If you take your tar-archive this way you will notice upon creation that something was rotten in the state of Denmark.

Now, if you only have the archive and restore files: you can't know (at least not for sure) if the content is corrupt or not. The content of a tar -archive are archived files. tar can find out if the archive itself is damaged (by taking and testing checksums), but if a wrongly read file is archived correctly it will be "correct" from tar s POV.

I hope this helps.

bakunin

Do you really believe that the Oracle database content is corrupt? Wouldn't you detect that in the Oracle error log for day-to-day operation?

I'm not an Oracle DBA but I used to have one work for me when I was a system manager.
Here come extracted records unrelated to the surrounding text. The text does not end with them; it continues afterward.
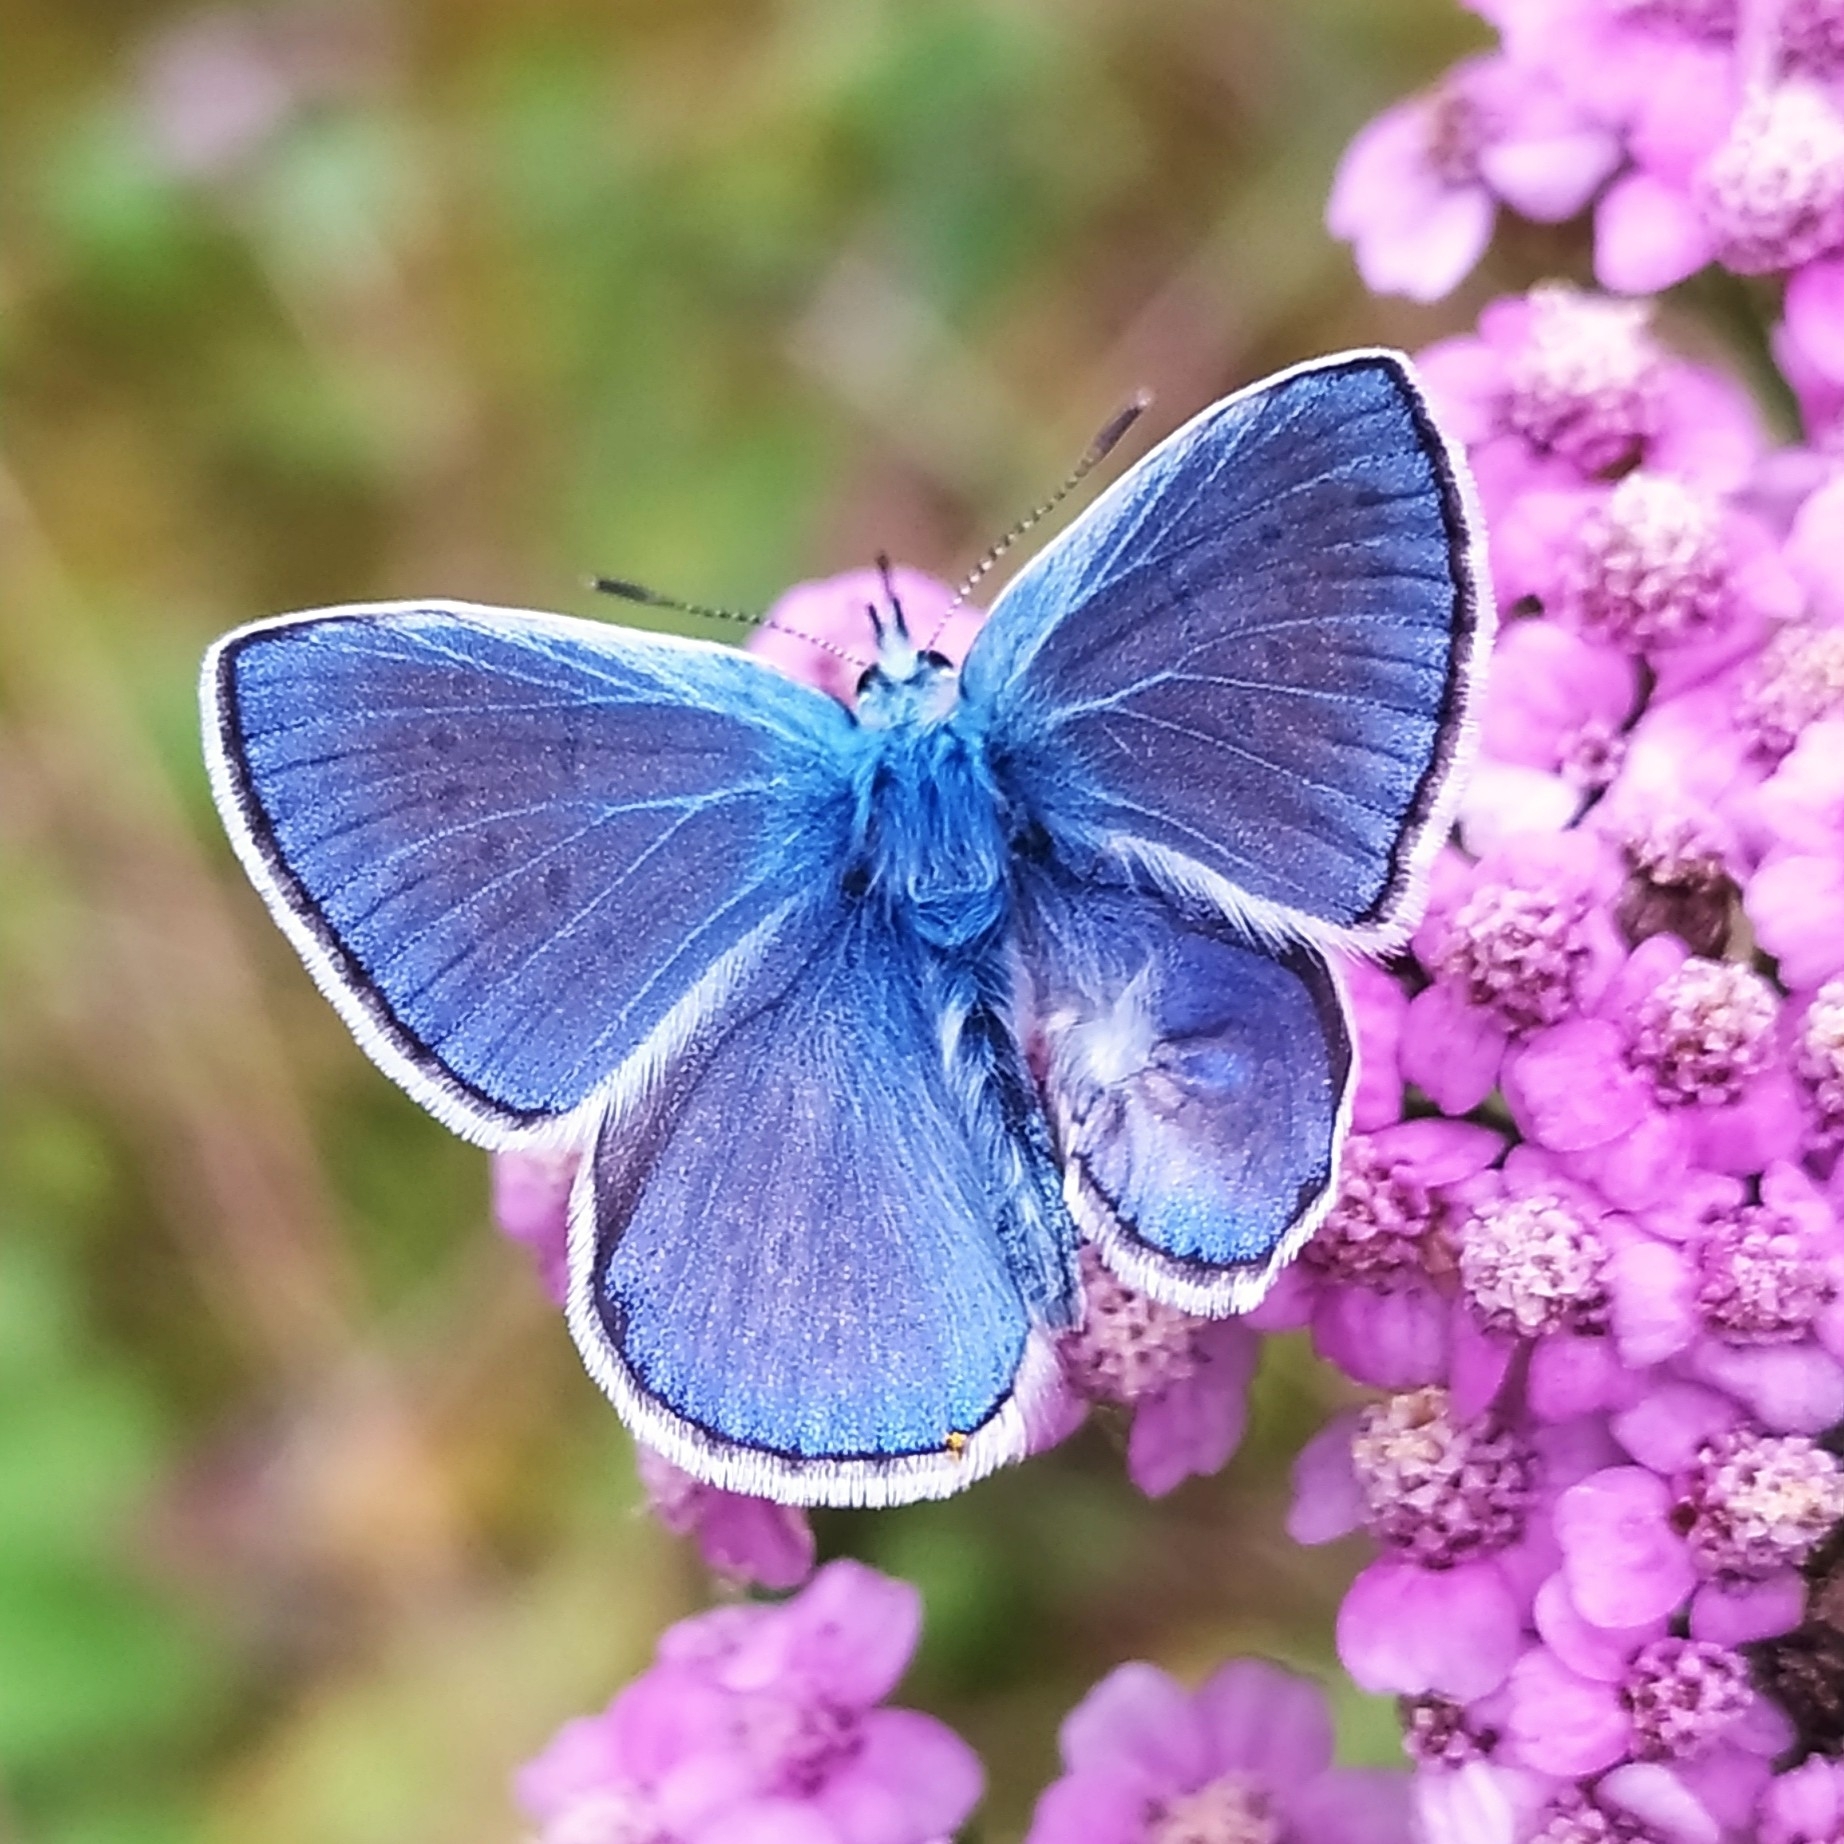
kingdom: Animalia
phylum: Arthropoda
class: Insecta
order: Lepidoptera
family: Lycaenidae
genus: Polyommatus
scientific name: Polyommatus icarus
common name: Common blue
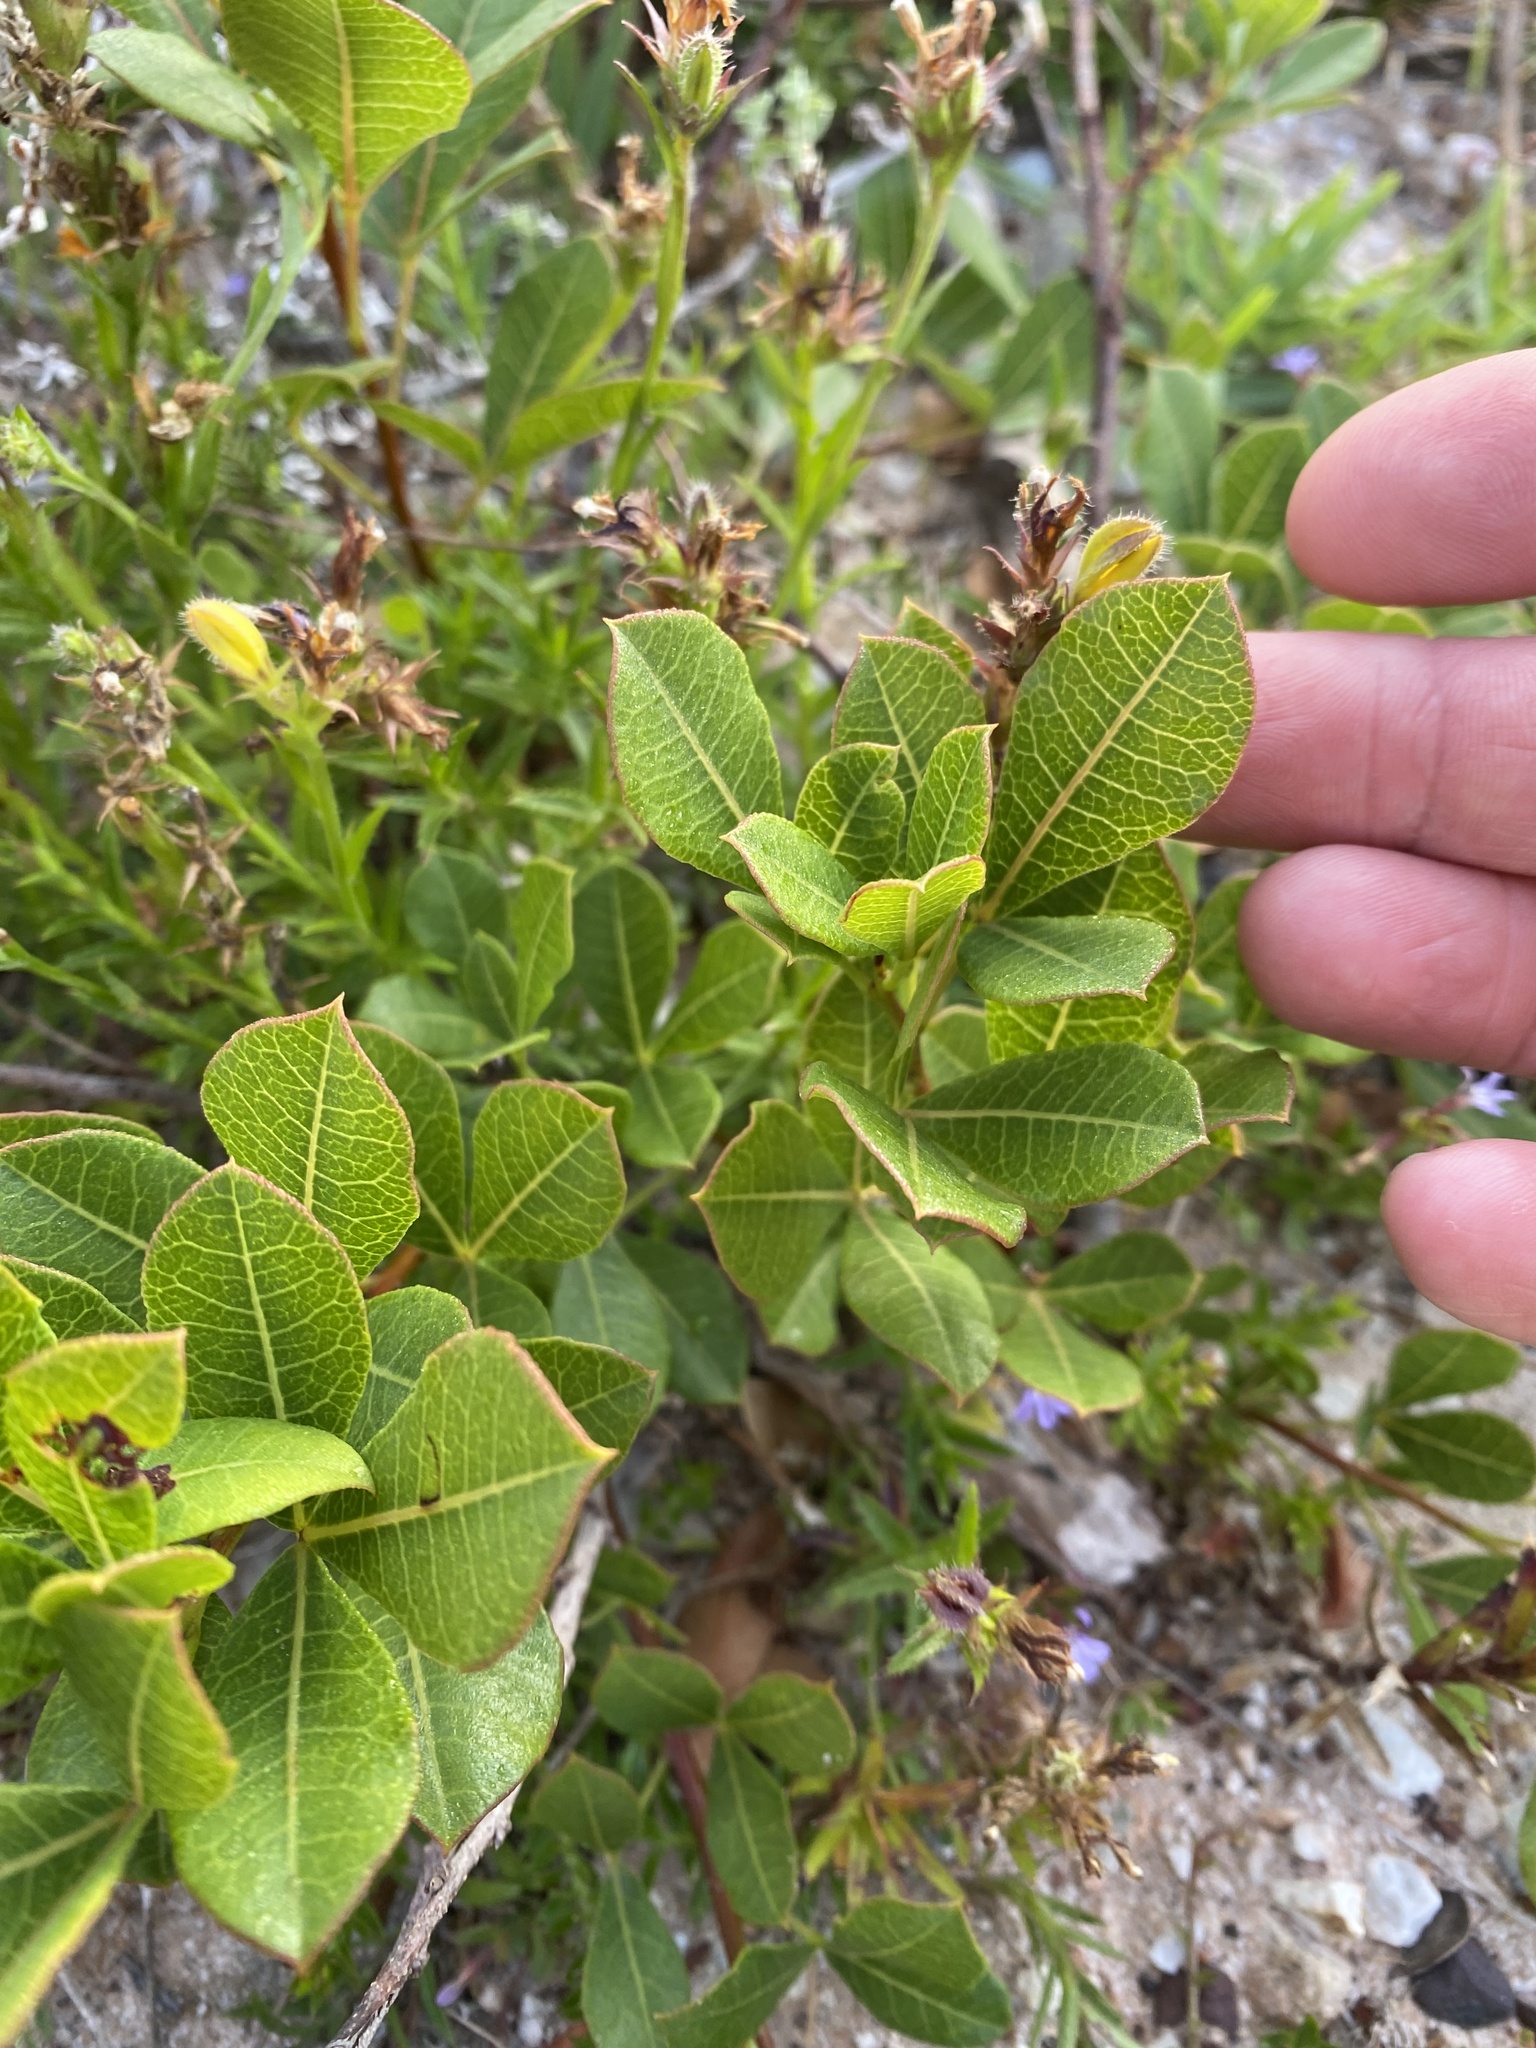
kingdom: Plantae
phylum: Tracheophyta
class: Magnoliopsida
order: Sapindales
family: Anacardiaceae
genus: Searsia
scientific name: Searsia laevigata
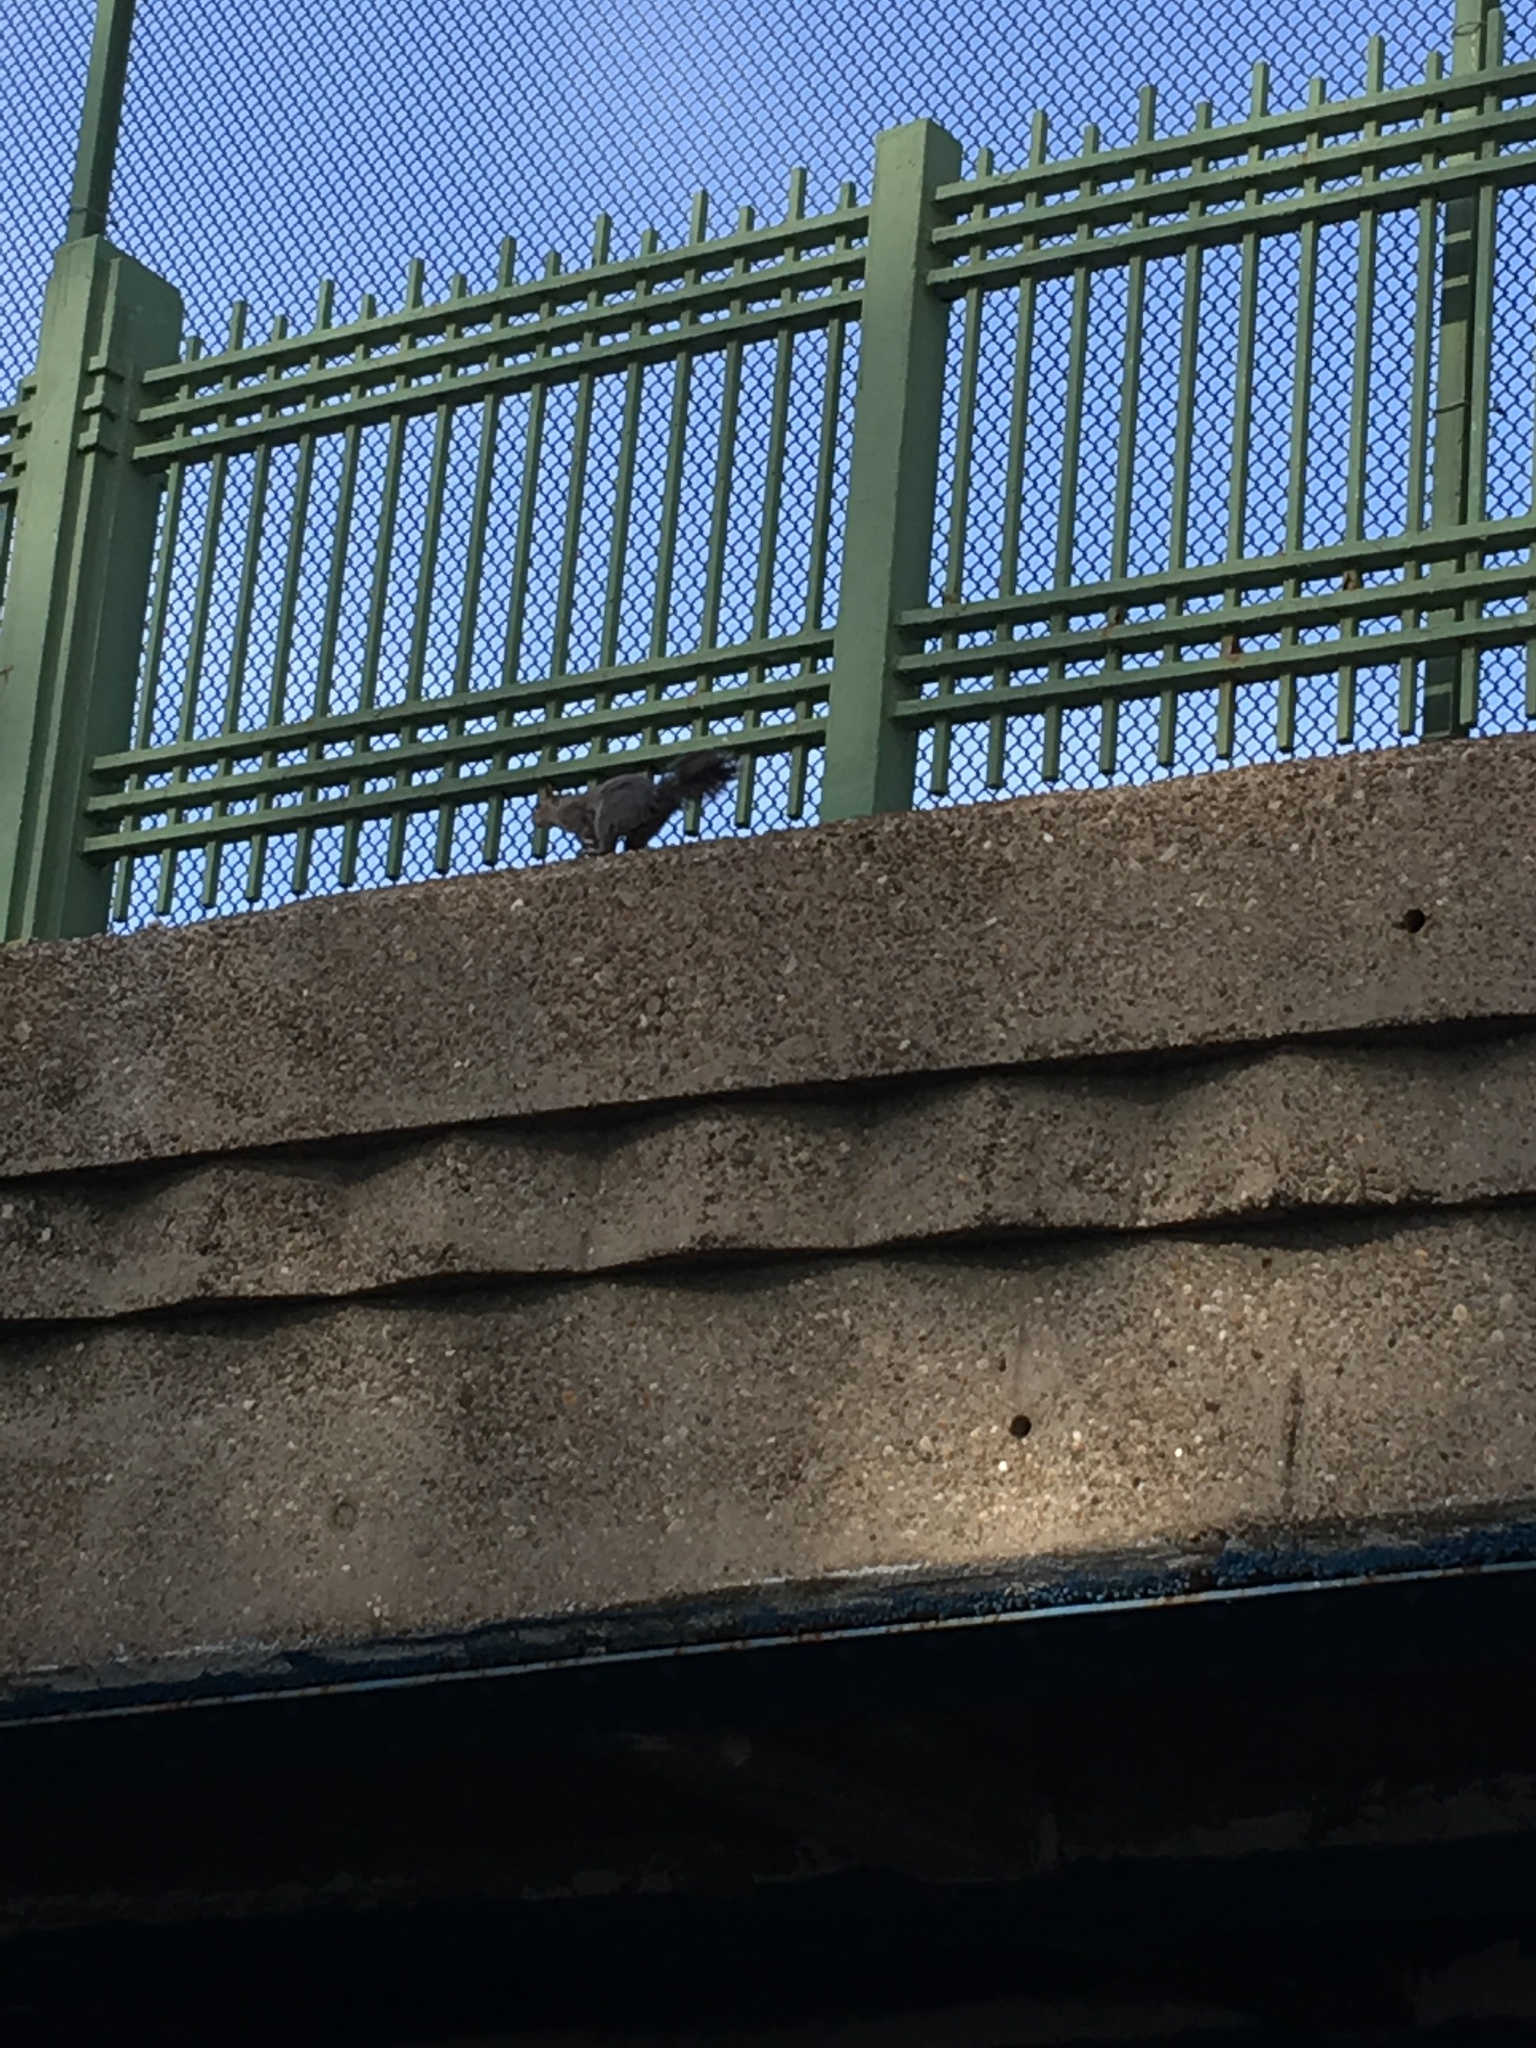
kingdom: Animalia
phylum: Chordata
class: Mammalia
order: Rodentia
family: Sciuridae
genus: Sciurus
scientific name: Sciurus carolinensis
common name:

I remember that in the situation of potentially corrupt data inside the dB he would use an Oracle utility to 'export' all the database out to a flat file (this could take a long time if the dB was huge), empty the dB of data, and then import all the data back in. He would watch for errors during the export and the export utility would take care of most things.

@hicksd8
The Database or Datafile is not corrupt (see here -- posted on Oracle Forums)

SQL> select * from v$database_block_corruption ;
 
 
no rows selected
 
 
SQL>

This is what I am thinking, export all data from applsysd02.dbf to temporary.dbf
delete applsysd02.dbf
create applsysd02.dbf in another filesystem
import data into applsysd02.dbf from temporary.dbf

But I am not sure, if this will work for Oracle Database as applsysd02.dbf contains Apps Top Tier information, so what I wanted is confirmation from DBA -- hence posted on Oracle forums.

May be someone here knows if this works :slight_smile:

Sorry to say that, but this might not be the case. Maybe the database just isn't aware of the corrupted blocks.

No, no: an "export" is the dumping of the DBs (not only a single DB files) contents to a (human-readable) file, basically an ASCII-file. This will dump *all* the contents: table content, constraints, views, dependencies, and what else there is in the DB and cannot be created (like indices). From such a file you rebuild the complete DB by importing it into an empty container.

Does that answer your question?

I hope this helps.

bakunin

2 Likes

Thanks Bakunin, I guess there is nothing that could be done at this point.